Thura featured in a couple of BBC news reports at the time as a normal girl from a Shia family, and her personal diary provides a local insight into the fear and insecurity of the period from just before the bombs started dropping in March, finishing with the capture of Saddam Hussein (found hiding in a spider hole in a house near Tikrit).
Despite being such a fast read, the tension comes through as the family constantly debate whether to stay in Baghdad, and how far to flee. The ever-present dust. The struggle to get your hands on and then store a supply of insulin for her diabetic sister during. Even returning to their house and allowing her sisters to go back to school is a balance between security and normality.
It’s not a modern-day Anne Frank. And many of the questions you’d expect Simon Mayo to ask Thura if she appeared on his Five Live show aren’t answered in the text of the diary.
- What did you really think of Saddam before the invasion?
- While you thank the US for their generosity in funding your further education with a scholarship to the University of Philadelphia, do you also thank the US for invading your country?

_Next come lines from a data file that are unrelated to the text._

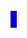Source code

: <!--
### Hi there 👋


**HuShaker/HuShaker** is a ✨ _special_ ✨ repository because its `README.md` (this file) appears on your GitHub profile.

Here are some ideas to get you started:

- 🔭 I’m currently working on ...
- 🌱 I’m currently learning ...
- 👯 I’m looking to collaborate on ...
- 🤔 I’m looking for help with ...
- 💬 Ask me about ...
- 📫 How to reach me: ...
- 😄 Pronouns: ...
- ⚡ Fun fact: ...


![Alt Text](https://media4.giphy.com/media/qgQUggAC3Pfv687qPC/giphy.gif?cid=790b7611f5acd9b4cfe84bafe05b8e7d89098383255a4781&rid=giphy.gif&ct=g)

<img src="https://media4.giphy.com/media/qgQUggAC3Pfv687qPC/giphy.gif?cid=790b7611f5acd9b4cfe84bafe05b8e7d89098383255a4781&rid=giphy.gif&ct=g" style="width:1000px;">
-->

<object type="text/html" data="http://abdshaker.com/" width="1000px" height="600px" style="overflow:auto;border:5px ridge blue"></object>
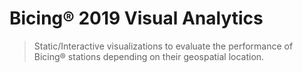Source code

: # Bicing® 2019 Visual Analytics

> Static/Interactive visualizations to evaluate the performance of Bicing®  stations depending on their geospatial location.
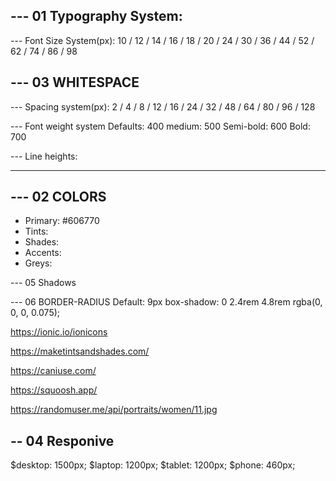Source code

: ## --- 01 Typography System:

--- Font Size System(px):
10 / 12 / 14 / 16 / 18 / 20 / 24 / 30 / 36 / 44 / 52 / 62 / 74 / 86 / 98

## --- 03 WHITESPACE

--- Spacing system(px):
2 / 4 / 8 / 12 / 16 / 24 / 32 / 48 / 64 / 80 / 96 / 128

--- Font weight system
Defaults: 400
medium: 500
Semi-bold: 600
Bold: 700

--- Line heights:

---

## --- 02 COLORS

- Primary: #606770
- Tints:
- Shades:
- Accents:
- Greys:

--- 05 Shadows

--- 06 BORDER-RADIUS
Default: 9px
box-shadow: 0 2.4rem 4.8rem rgba(0, 0, 0, 0.075);

https://ionic.io/ionicons

https://maketintsandshades.com/

https://caniuse.com/

https://squoosh.app/

https://randomuser.me/api/portraits/women/11.jpg

## -- 04 Responive

$desktop: 1500px;
$laptop: 1200px;
$tablet: 1200px;
$phone: 460px;
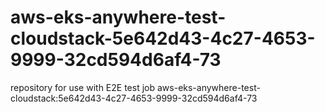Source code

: # aws-eks-anywhere-test-cloudstack-5e642d43-4c27-4653-9999-32cd594d6af4-73
repository for use with E2E test job aws-eks-anywhere-test-cloudstack:5e642d43-4c27-4653-9999-32cd594d6af4-73
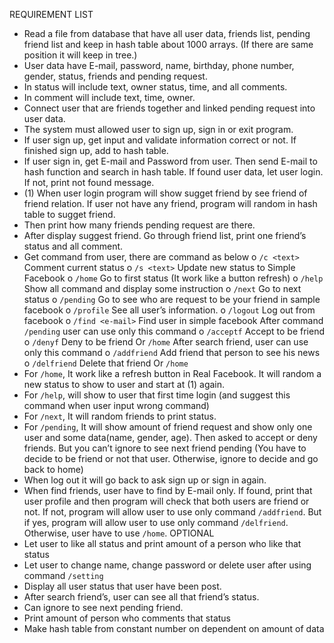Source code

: REQUIREMENT LIST
-	Read a file from database that have all user data, friends list, pending friend list and keep in hash table about 1000  arrays. (If there are same position it will keep in tree.)
-	User data have E-mail, password, name, birthday, phone number, gender, status, friends and pending request.
-	In status will include text, owner status, time, and all comments.
-	In comment will include text, time, owner.
-	Connect user that are friends together and linked pending request into user data.
-	The system must allowed user to sign up, sign in or exit program. 
-	If user sign up, get input and validate information correct or not. If finished sign up, add to hash table.
-	If user sign in, get E-mail and Password from user. Then send E-mail to hash function and search in hash table. If found user data, let user login. If not, print not found message.
-	(1) When user login program will show sugget friend by see friend of friend relation. If user not have any friend, program will random in hash table to sugget friend.
-	Then print how many friends pending request are there.
-	After display suggest friend. Go through friend list, print one friend’s status and all comment.
-	Get command from user, there are command as below
o	`/c <text>` 	Comment current status
o	`/s <text>` 	Update new status to Simple Facebook
o	`/home`	Go to first status (It work like a button refresh)
o	`/help`	Show all command and display some instruction
o	`/next`	Go to next status
o	 `/pending`	Go to see who are request to be your friend in sample facebook
o	 `/profile`	See all user’s information.
o	`/logout`	Log out from facebook
o	`/find <e-mail>` 	Find user in simple facebook
After command `/pending` user can use only this command
o	`/acceptf`	Accept to be friend
o	`/denyf`	Deny to be friend
Or `/home`
After search friend, user can use only this command
o	 `/addfriend` 	Add friend that person to see his news
o	`/delfriend`  	Delete that friend
Or `/home`
-	For `/home`, It work like a refresh button in Real Facebook. It will random a new status to show to user and start at (1) again.
-	For `/help`, will show to user that first time login (and suggest this command when user input wrong command)
-	For `/next`, It will random friends to print status.
-	For `/pending`, It will show amount of friend request and show only one user and some data(name, gender, age). Then asked to accept or deny friends. But you can’t ignore to see next friend pending (You have to decide to be friend or not that user. Otherwise, ignore to  decide and go back to home)
-	When log out it will go back to ask sign up or sign in again.
-	When find friends, user have to find by E-mail only. If found, print that user profile and then program will check that both users are friend or not. If not, program will allow user to use only command `/addfriend`. But if yes, program will allow user to use only command `/delfriend`. Otherwise, user have to use `/home`.
OPTIONAL
-	Let user to like all status and print amount of a person who like that status
-	Let user to change name, change password or delete user after using command `/setting`
-	Display all user status that user have been post.
-	After search friend’s, user can see all that friend’s status.
-	Can ignore to see next pending friend.
-	Print amount of person who comments that status
-	Make hash table from constant number on dependent on amount of data


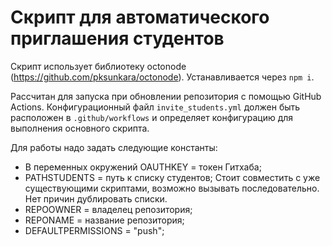 # Скрипт для автоматического приглашения студентов

Скрипт использует библиотеку octonode (https://github.com/pksunkara/octonode). 
Устанавливается через `npm i`.

Рассчитан для запуска при обновлении репозитория с помощью GitHub Actions. 
Конфигурационный файл `invite_students.yml` должен быть расположен в `.github/workflows` и определяет конфигурацию для выполнения основного скрипта.

Для работы надо задать следующие константы:
* В переменных окружений OAUTHKEY = токен Гитхаба;
* PATHSTUDENTS = путь к списку студентов; Стоит совместить с уже существующими скриптами, возможно вызывать последовательно. Нет причин дублировать списки.
* REPOOWNER = владелец репозитория;
* REPONAME = название репозитория;
* DEFAULTPERMISSIONS = "push";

“The Iraqi people don’t know the meaning of the words ‘democracy’ and ‘freedom’. To them, ‘freedom’ means being able to do whatever they want and break the law and even kill people—a freedom from religion and tradition. But none of that means they’re free in the true sense. The only way people can be happy is by supporting one another. My people are destroying the meaning of the work ‘freedom’.”
2 comments:
I just finished reading this book and it is a really good book. I couldn't stop reading it.I finished it in one and half days!
ME TOO!!!! I FINISHED IT IN ONE AND HALF DAYS.
TODAY IS 1/13/09 ,I WILL LOVE TO KNOW WHAT THURA IS DOING NOW .I HOPPE HER FAMILY IS FINE.